## [Problem requirements]
For each line of the data that includes the word "contract", copy the line.
━━━ Data records
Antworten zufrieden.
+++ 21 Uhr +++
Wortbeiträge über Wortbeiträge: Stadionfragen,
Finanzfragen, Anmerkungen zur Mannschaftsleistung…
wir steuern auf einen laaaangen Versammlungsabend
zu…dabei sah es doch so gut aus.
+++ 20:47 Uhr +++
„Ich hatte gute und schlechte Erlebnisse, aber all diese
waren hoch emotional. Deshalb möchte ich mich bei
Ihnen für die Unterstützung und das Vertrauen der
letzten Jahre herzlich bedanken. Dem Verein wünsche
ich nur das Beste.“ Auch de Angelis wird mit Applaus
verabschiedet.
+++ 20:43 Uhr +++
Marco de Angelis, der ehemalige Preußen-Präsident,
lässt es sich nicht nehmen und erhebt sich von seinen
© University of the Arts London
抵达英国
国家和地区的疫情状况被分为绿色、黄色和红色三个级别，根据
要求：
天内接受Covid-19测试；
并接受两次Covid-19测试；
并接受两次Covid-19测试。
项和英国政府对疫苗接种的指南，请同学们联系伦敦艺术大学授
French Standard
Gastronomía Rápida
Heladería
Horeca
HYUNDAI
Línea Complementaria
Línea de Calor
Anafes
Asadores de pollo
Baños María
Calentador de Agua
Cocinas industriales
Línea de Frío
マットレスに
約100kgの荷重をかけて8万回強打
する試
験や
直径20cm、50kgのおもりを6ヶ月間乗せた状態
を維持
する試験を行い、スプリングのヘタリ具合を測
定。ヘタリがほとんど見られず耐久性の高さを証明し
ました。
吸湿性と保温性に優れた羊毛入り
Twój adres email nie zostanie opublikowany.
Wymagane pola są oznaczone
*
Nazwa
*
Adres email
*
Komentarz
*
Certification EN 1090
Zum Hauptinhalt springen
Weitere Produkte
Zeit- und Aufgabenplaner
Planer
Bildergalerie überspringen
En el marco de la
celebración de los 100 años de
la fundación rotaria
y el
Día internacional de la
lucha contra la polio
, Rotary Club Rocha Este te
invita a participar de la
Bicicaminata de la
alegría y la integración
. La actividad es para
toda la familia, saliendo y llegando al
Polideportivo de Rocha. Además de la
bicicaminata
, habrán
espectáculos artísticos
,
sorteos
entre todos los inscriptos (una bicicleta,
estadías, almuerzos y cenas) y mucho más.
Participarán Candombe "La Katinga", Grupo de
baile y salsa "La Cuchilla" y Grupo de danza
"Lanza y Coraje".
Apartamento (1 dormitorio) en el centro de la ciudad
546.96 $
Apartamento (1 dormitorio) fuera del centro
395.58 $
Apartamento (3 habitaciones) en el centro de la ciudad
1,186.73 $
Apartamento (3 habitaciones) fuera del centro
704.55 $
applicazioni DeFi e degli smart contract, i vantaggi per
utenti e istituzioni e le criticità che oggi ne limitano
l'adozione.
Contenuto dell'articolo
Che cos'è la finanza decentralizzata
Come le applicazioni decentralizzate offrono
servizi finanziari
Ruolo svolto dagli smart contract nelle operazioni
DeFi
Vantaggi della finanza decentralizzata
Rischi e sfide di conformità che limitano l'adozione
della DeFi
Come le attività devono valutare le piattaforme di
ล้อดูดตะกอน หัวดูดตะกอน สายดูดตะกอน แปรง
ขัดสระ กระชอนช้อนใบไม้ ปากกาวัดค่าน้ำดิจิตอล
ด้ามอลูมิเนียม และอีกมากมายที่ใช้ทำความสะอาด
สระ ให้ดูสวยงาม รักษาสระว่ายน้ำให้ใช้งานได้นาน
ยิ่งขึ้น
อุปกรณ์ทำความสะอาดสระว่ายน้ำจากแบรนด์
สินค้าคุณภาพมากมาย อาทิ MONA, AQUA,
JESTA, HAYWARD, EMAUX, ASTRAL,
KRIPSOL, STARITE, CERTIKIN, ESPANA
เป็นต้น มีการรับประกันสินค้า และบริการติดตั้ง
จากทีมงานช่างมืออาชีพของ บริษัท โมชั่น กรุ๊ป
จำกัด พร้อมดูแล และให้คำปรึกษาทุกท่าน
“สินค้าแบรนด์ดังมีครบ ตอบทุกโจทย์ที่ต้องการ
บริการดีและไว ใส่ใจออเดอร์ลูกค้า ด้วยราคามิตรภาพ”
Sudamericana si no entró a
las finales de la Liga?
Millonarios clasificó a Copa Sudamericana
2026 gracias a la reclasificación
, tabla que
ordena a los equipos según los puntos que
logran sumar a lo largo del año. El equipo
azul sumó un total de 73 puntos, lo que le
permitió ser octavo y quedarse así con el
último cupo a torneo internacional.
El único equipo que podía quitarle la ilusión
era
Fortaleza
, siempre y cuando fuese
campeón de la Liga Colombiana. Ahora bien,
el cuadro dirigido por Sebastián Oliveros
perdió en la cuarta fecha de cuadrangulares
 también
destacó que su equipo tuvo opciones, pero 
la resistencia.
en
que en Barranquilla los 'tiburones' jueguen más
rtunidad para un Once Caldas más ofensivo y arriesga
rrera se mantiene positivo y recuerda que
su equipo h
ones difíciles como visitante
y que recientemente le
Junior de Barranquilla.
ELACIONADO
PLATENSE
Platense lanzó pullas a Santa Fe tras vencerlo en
━━━━━━
## [Response area]
applicazioni DeFi e degli smart contract, i vantaggi per
Ruolo svolto dagli smart contract nelle operazioni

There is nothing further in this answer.